Aerophobia is the fear of flying. The victims of aerophobia get anxious and very afraid at the mere thought of being in an airplane or a helicopter. They often try their best to avoid journeys that would involve air travel. In extreme cases, the victims could vomit or get panic attacks at the sight or mention of air travel. They become very irritable and distressed when a planned air travel approaches. Constant air travel helps eliminate aerophobia. Cognitive Behavioral Therapy can also be administered.
Acrophobia is the fear of heights. Most with acrophobia get extremely nervous and anxious when they are in an elevated place. Although the place might not be considered very high by other people, to the acrophobic it can still be a source of extreme fear. The fear comes with the thought of falling, and symptoms begin to subside when back on the ground. While in high places, they sweat excessively, experience panic attacks, increased heartbeat, and might even pass out. Antidepressants and ant-anxiety drugs can be administered to help reduce the fear.

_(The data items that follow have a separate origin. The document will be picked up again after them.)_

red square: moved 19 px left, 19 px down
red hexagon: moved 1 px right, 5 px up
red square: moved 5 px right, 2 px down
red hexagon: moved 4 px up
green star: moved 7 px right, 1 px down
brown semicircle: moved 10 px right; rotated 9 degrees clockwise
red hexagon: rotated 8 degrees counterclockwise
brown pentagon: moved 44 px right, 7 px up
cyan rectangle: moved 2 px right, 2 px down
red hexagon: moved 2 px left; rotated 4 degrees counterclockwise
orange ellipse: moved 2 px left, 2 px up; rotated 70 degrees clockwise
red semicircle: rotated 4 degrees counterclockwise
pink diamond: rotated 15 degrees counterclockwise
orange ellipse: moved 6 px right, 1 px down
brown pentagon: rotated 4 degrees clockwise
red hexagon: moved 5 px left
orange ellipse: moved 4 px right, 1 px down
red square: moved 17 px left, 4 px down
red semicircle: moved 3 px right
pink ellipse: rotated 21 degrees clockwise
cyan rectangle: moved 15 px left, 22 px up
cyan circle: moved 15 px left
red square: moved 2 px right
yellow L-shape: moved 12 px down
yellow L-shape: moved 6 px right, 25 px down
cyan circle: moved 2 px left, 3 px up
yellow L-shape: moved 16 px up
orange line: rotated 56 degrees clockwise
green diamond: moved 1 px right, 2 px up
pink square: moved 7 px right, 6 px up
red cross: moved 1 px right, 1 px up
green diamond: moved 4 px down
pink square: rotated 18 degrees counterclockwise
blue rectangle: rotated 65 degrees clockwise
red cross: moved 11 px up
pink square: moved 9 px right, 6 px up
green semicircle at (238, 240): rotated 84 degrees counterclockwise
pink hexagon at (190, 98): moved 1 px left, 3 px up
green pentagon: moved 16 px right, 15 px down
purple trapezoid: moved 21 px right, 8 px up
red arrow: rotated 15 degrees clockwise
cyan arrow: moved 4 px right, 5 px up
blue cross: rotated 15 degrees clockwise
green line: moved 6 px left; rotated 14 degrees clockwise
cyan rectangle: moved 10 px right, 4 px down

Ophidiophobia is the fear of snakes. The victims get freaked out by the fear of venom or being bitten by snakes. It is the most common phobia reported by most people. In fact, researchers have found out that up to one-third of human beings are ophidiophobic. The victims not only fear live snakes, but also get extremely scared by just watching a snake video or looking at snake pictures. The fear is more common in adults than children. In fact, children have been found to play around with snake not knowing the dangers they might be exposing themselves to.
Arachnophobia is the fear of spiders and other arachnids such as scorpions. It is one of the most common phobias. The victims usually get panic attacks, faint, sweat excessively, cry, or scream at the sight of spiders and other arachnids. In some extreme cases, just a sight of a web or drawings of spiders triggers a sudden outburst of fear. Some victims have been known to take bold steps such as burning down a house to get rid of a spider. The victims go a long way in trying to avoid a place that they think could harbor spiders. Sedatives and espouser therapy can help reduce arachnophobia.